Text to read
+ + + +
The first few scenes of the novel serve to set-up the novel’s main plot, which involves Jimmy meeting his father for the first time. After spending just five pages on Jimmy’s childhood, the novel uses the growth of Chicago – the childhood house is neglected and torn down - as a transition to Jimmy’s adult life where not much has changed for Jimmy. He still survives on the periphery of human contact, seemingly unable to break out from his mother’s overbearingness. Receiving a letter from his dad, a man he never knew, he is invited out to Waukosha, Michigan – a small, any-town suburb – for the weekend. The next series of scenes, showing Jimmy’s preparations and travel, continue to highlight Jimmy’s social awkwardness and ineptitude in everyday situations.
Two of the most telling scenes in this section are the two dream sequences that Jimmy experiences getting ready for and on the flight to Michigan. The first one sees Jimmy as a robot,[i] an apt metaphor for his lack of human interaction – literally imagining himself as a non-human entity, though one with all the emotional needs of the people he struggles to interact with. The dream’s plot revolves around adult-robot-Jimmy searching for and finding a young-child-robot-Jimmy – mirroring his real-life dilemma. The next dream takes place on a farm in rural America during the period before the Great depression. Jimmy is seen as his current-day self interacting with the period-characters of his dream-family. He, unlike in his actual childhood, has an older-brother and an abusive father. The dream turns violent, and Jimmy witnesses his father beat up his brother on the edge of the family’s peach farm. The story then resumes as Jimmy wakes up on the plane. The transition frame between the dream and real-life shows Jimmy as a robot with a bird perched on his head and a branch from a peach-tree.  In a not-too-subtle gesture, Chris Ware gives the reader an explicit diagram of the different motifs to watch for throughout the novel. Of the two we have encountered already, the robot stems from Jimmy’s unconscious portrayal of himself, while the peach, as we will see later, will come from deeply repressed sexuality.
+ + + +
Data excerpts
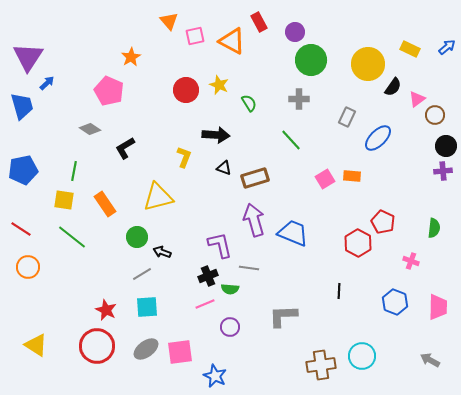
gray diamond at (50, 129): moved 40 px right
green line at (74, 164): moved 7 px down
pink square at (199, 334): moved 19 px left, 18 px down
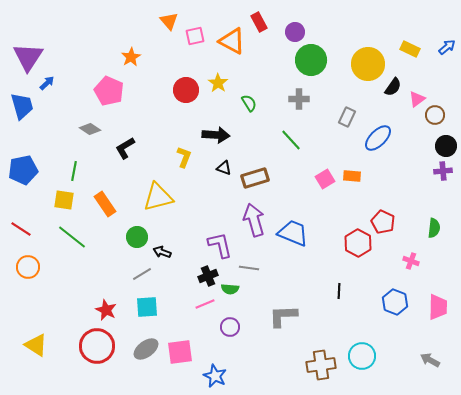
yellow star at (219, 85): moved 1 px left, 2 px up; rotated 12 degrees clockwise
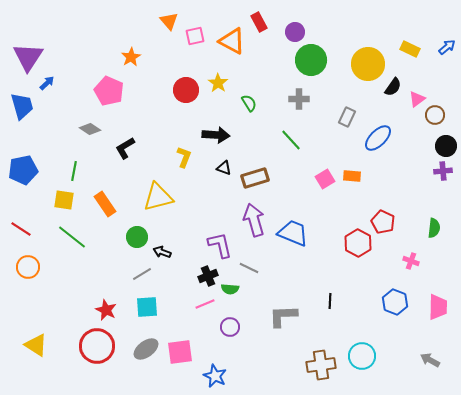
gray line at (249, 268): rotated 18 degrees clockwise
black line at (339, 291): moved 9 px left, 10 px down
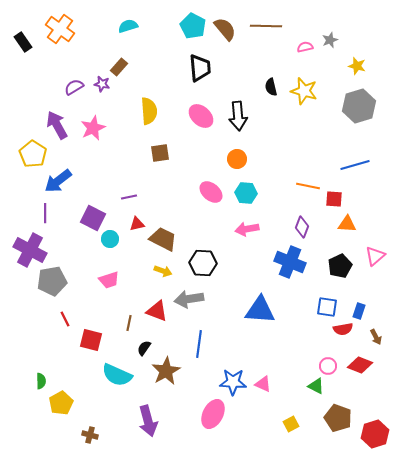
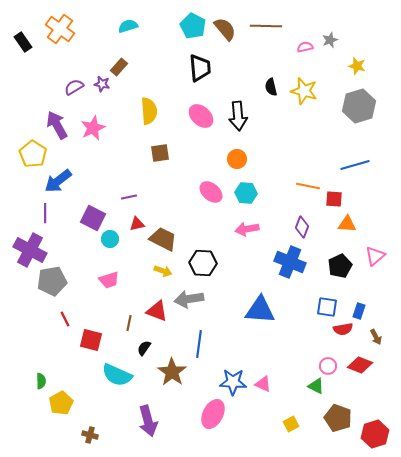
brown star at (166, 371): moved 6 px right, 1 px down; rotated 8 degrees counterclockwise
+ + + +
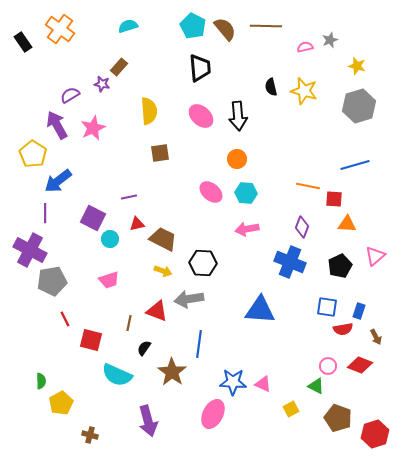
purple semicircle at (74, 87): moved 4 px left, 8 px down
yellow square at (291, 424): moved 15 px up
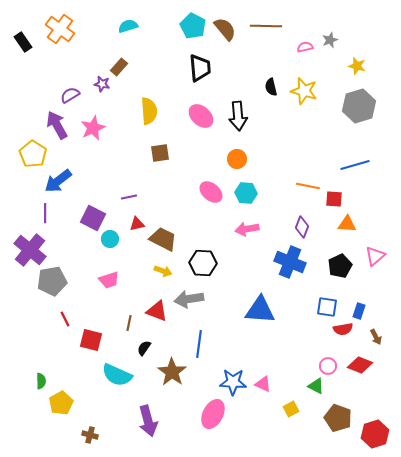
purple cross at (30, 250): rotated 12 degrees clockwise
+ + + +
Required task 1
Reproduce the commentary on Jimmy's story from "The first few" to "in everyday situations.".
Required task 2
Write the next part of the commentary on Jimmy's story, picking up after its final sentence.
The data has no part in this work.

Expected answer 1
The first few scenes of the novel serve to set-up the novel’s main plot, which involves Jimmy meeting his father for the first time. After spending just five pages on Jimmy’s childhood, the novel uses the growth of Chicago – the childhood house is neglected and torn down - as a transition to Jimmy’s adult life where not much has changed for Jimmy. He still survives on the periphery of human contact, seemingly unable to break out from his mother’s overbearingness. Receiving a letter from his dad, a man he never knew, he is invited out to Waukosha, Michigan – a small, any-town suburb – for the weekend. The next series of scenes, showing Jimmy’s preparations and travel, continue to highlight Jimmy’s social awkwardness and ineptitude in everyday situations.

Expected answer 2
As the story unfolds, the main narrative is continuously interrupted, often for extended periods of time, to focus on the childhood of Jimmy’s grandfather, James Corrigan. The majority of James’ story is centered on the year 1893, and his experience with the World’s Columbian Exposition. James’ family life seems reminiscent of the farm-dream that Jimmy had, and his family dynamic is opposite that of Jimmy’s – an abusive father instead of an overbearing mother. Throughout this section, James’ representation graphically recalls Jimmy’s appearance, and many of the mannerisms and character traits seen in Jimmy are present in James. We can even go as far as to say that James is supposed to represent, at least thematically, Jimmy’s childhood.
This literary choice lets us read the book as a profound statement on the idea of progress, namely that it is both exponentially quick, going from the World’s Fair to the modern-day Chicago, and almost non-existent – major similarities exist between James and Jimmy; progress in this one happens so slowly, it can be said to not happen at all. Chris Ware, by telling the story of Jimmy through three generations of male characters lets the reader focus on how difficult it is to see change on a personal level even though the world around them becomes unrecognizable throughout the course of a lifetime. This idea – that Ware is trying to show how progress is relative to the timeframe you are studying – relies on the interactions and similarities between James and Jimmy, while placing their lives in the context of the World’s Fair and its effect on the country.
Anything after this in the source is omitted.